Explanation through basic example :
A collection inventory has the following documents:
{ "_id" : 1, "item" : "ABC", "sizes": [ "S", "M", "L"] }
{ "_id" : 2, "item" : "EFG", "sizes" : [ ] }
{ "_id" : 3, "item" : "IJK", "sizes": "M" }
{ "_id" : 4, "item" : "LMN" }
{ "_id" : 5, "item" : "XYZ", "sizes" : null }
The following $unwind operations are equivalent and return a document for each element in the sizes field. If the sizes field does not resolve to an array but is not missing, null, or an empty array, $unwind treats the non-array operand as a single element array.
db.inventory.aggregate( [ { $unwind: "$sizes" } ] )
or
db.inventory.aggregate( [ { $unwind: { path: "$sizes" } } ]
Above query output :
{ "_id" : 1, "item" : "ABC", "sizes" : "S" }
{ "_id" : 1, "item" : "ABC", "sizes" : "M" }
{ "_id" : 1, "item" : "ABC", "sizes" : "L" }
{ "_id" : 3, "item" : "IJK", "sizes" : "M" }
Why is it needed?
$unwind is very useful while performing aggregation. it breaks complex/nested document into simple document before performaing various operation like sorting, searcing etc.
To know more about $unwind :
https://docs.mongodb.com/manual/reference/operator/aggregation/unwind/
To know more about aggregation :
https://docs.mongodb.com/manual/reference/operator/aggregation-pipeline/
Let me explain in a way corelated to RDBMS way.
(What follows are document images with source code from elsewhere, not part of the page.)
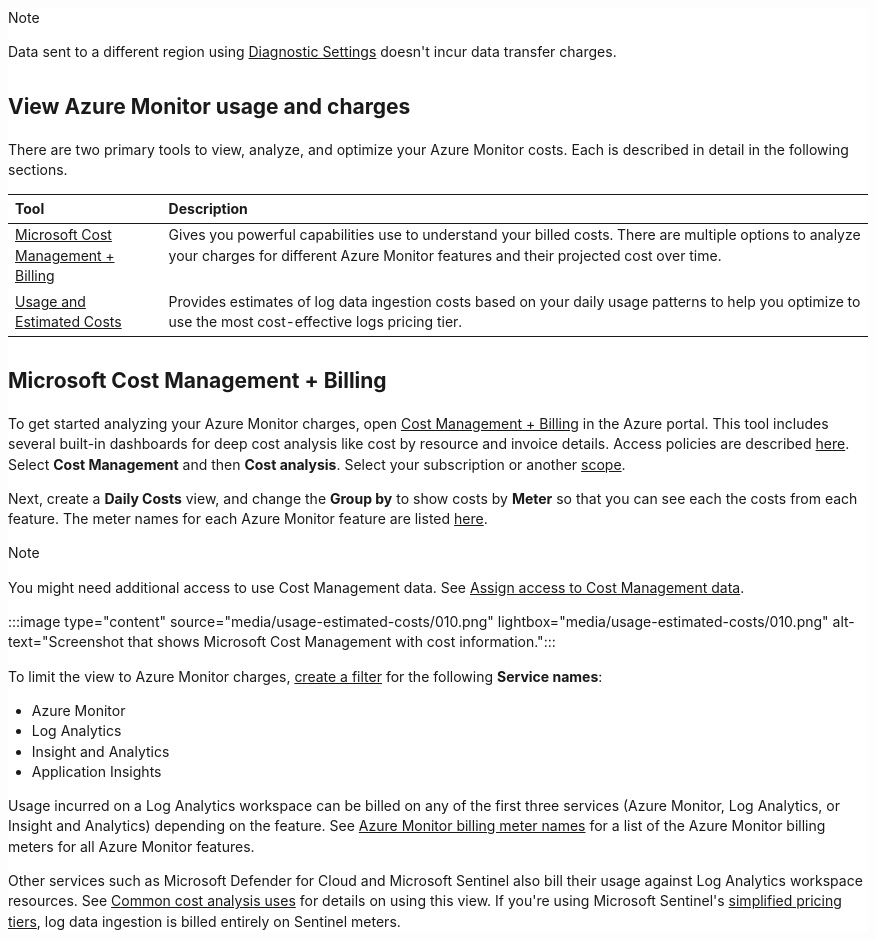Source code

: > [!NOTE]
> Data sent to a different region using [Diagnostic Settings](../essentials/diagnostic-settings.md) doesn't incur data transfer charges.

## View Azure Monitor usage and charges

There are two primary tools to view, analyze, and optimize your Azure Monitor costs. Each is described in detail in the following sections.

| Tool | Description |
|:-----|:------------|
| [Microsoft Cost Management + Billing](#microsoft-cost-management--billing) | Gives you powerful capabilities use to understand your billed costs. There are multiple options to analyze your charges for different Azure Monitor features and their projected cost over time. |
| [Usage and Estimated Costs](#usage-and-estimated-costs) | Provides estimates of log data ingestion costs based on your daily usage patterns to help you optimize to use the most cost-effective logs pricing tier. |

## Microsoft Cost Management + Billing

To get started analyzing your Azure Monitor charges, open [Cost Management + Billing](/azure/cost-management-billing/costs/quick-acm-cost-analysis?toc=/azure/billing/TOC.json) in the Azure portal. This tool includes several built-in dashboards for deep cost analysis like cost by resource and invoice details. Access policies are described [here](/azure/cost-management-billing/manage/manage-billing-access#give-others-access-to-view-billing-information). Select **Cost Management** and then **Cost analysis**. Select your subscription or another [scope](/azure/cost-management-billing/costs/understand-work-scopes).

Next, create a **Daily Costs** view, and change the **Group by** to show costs by **Meter** so that you can see each the costs from each feature. The meter names for each Azure Monitor feature are listed [here](cost-meters.md).

>[!NOTE]
>You might need additional access to use Cost Management data. See [Assign access to Cost Management data](/azure/cost-management-billing/costs/assign-access-acm-data).

:::image type="content" source="media/usage-estimated-costs/010.png" lightbox="media/usage-estimated-costs/010.png" alt-text="Screenshot that shows Microsoft Cost Management with cost information.":::

To limit the view to Azure Monitor charges, [create a filter](/azure/cost-management-billing/costs/group-filter) for the following **Service names**:

* Azure Monitor
* Log Analytics
* Insight and Analytics
* Application Insights

Usage incurred on a Log Analytics workspace can be billed on any of the first three services (Azure Monitor, Log Analytics, or Insight and Analytics) depending on the feature. See [Azure Monitor billing meter names](cost-meters.md) for a list of the Azure Monitor billing meters for all Azure Monitor features.

Other services such as Microsoft Defender for Cloud and Microsoft Sentinel also bill their usage against Log Analytics workspace resources. See [Common cost analysis uses](/azure/cost-management-billing/costs/cost-analysis-common-uses) for details on using this view. If you're using Microsoft Sentinel's [simplified pricing tiers](/azure/sentinel/enroll-simplified-pricing-tier), log data ingestion is billed entirely on Sentinel meters.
This is the statement:
db.article.aggregate(
{ $project : {
author : 1 ,
title : 1 ,
tags : 1
}},
{ $unwind : "$tags" }
);
to apply to the document / record:
{
title : "this is my title" ,
author : "bob" ,
posted : new Date () ,
pageViews : 5 ,
tags : [ "fun" , "good" , "fun" ] ,
comments : [
{ author :"joe" , text : "this is cool" } ,
{ author :"sam" , text : "this is bad" }
],
other : { foo : 5 }
}
The $project / Select simply returns these field/columns as
SELECT author, title, tags FROM article
Next is the fun part of Mongo, consider this array tags : [ "fun" , "good" , "fun" ] as another related table (can't be a lookup/reference table because values has some duplication) named "tags". Remember SELECT generally produces things vertical, so unwind the "tags" is to split() vertically into table "tags".
The end result of $project + $unwind:
Translate the output to JSON:
{ "author": "bob", "title": "this is my title", "tags": "fun"},
{ "author": "bob", "title": "this is my title", "tags": "good"},
{ "author": "bob", "title": "this is my title", "tags": "fun"}
Because we didn't tell Mongo to omit "_id" field, so it's auto-added.
The key is to make it table-like to perform aggregation.